### [LISTED RECORDS]
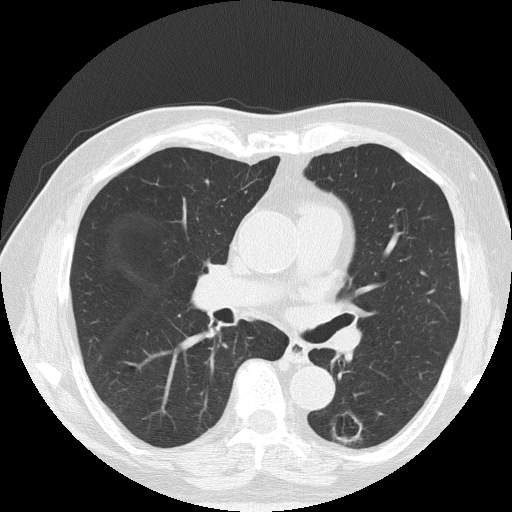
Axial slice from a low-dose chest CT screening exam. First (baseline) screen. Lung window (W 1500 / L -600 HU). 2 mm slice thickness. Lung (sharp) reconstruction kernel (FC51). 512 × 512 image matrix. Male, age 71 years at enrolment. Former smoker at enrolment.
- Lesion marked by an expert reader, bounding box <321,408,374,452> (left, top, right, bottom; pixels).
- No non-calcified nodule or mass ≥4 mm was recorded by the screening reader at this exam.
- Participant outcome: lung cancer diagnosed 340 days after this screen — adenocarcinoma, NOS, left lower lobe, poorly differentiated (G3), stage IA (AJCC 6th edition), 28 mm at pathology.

--

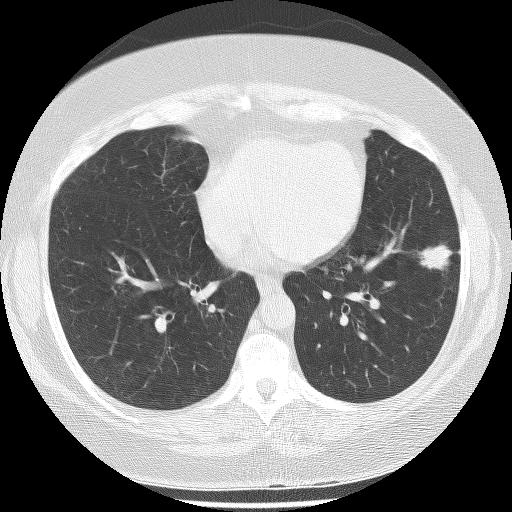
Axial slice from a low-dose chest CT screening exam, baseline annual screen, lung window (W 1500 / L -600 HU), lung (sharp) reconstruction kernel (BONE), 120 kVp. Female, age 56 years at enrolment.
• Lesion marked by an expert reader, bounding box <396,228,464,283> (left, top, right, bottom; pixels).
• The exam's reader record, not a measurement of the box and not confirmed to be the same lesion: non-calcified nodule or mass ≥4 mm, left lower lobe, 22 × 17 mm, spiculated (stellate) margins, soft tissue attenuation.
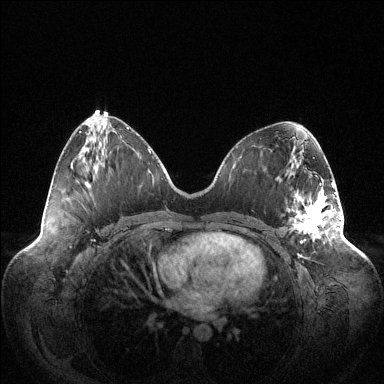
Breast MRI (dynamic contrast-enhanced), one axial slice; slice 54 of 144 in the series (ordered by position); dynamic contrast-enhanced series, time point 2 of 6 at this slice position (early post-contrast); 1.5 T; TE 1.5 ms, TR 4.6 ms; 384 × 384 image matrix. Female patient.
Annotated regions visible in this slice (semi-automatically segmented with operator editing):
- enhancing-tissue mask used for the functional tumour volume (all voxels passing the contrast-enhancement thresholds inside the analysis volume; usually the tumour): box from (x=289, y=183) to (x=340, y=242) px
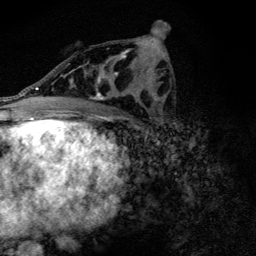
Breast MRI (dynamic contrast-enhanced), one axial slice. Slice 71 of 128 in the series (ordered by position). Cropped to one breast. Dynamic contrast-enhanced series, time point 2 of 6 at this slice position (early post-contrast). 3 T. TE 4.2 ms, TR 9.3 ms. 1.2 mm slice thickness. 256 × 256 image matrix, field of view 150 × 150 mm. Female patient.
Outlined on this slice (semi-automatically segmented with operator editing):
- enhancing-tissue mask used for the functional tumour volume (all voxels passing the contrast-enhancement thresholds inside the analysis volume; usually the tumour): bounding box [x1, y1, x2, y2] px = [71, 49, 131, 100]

==

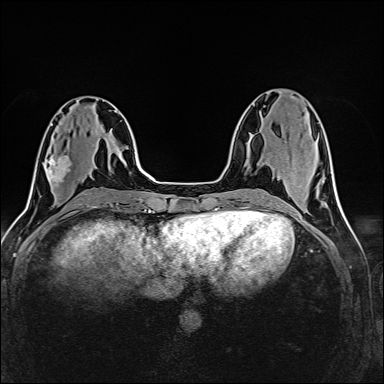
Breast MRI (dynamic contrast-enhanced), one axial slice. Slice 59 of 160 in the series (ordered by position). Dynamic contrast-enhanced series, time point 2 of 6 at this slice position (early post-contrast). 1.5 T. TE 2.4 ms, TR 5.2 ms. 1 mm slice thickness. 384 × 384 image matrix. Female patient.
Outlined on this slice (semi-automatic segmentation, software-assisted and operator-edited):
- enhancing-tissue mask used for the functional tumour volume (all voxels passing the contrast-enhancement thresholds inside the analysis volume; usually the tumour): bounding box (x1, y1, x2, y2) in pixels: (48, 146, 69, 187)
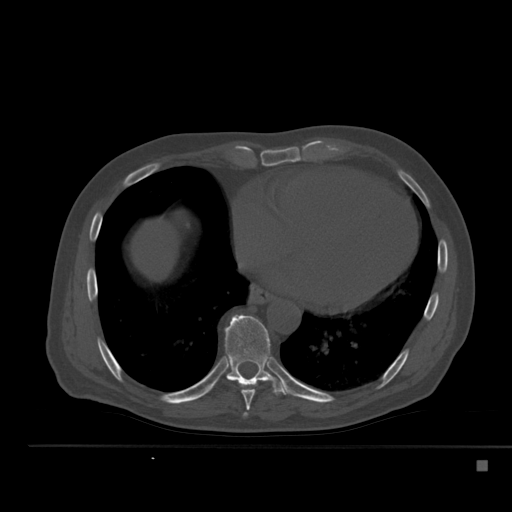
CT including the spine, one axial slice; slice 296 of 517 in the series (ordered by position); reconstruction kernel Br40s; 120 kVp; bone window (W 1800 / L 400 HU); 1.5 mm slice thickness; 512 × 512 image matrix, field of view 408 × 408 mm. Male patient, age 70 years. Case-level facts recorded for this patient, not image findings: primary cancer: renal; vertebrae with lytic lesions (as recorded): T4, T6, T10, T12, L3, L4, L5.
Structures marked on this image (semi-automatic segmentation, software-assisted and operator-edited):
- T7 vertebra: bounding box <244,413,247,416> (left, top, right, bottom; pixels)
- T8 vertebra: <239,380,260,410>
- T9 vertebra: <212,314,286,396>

### [WHAT THE EXERCISE ASKS]
Using the listing above, list every line in which the string "tumour" occurs.

### [TASK RESULT]
- enhancing-tissue mask used for the functional tumour volume (all voxels passing the contrast-enhancement thresholds inside the analysis volume; usually the tumour): box from (x=289, y=183) to (x=340, y=242) px
- enhancing-tissue mask used for the functional tumour volume (all voxels passing the contrast-enhancement thresholds inside the analysis volume; usually the tumour): bounding box [x1, y1, x2, y2] px = [71, 49, 131, 100]
- enhancing-tissue mask used for the functional tumour volume (all voxels passing the contrast-enhancement thresholds inside the analysis volume; usually the tumour): bounding box (x1, y1, x2, y2) in pixels: (48, 146, 69, 187)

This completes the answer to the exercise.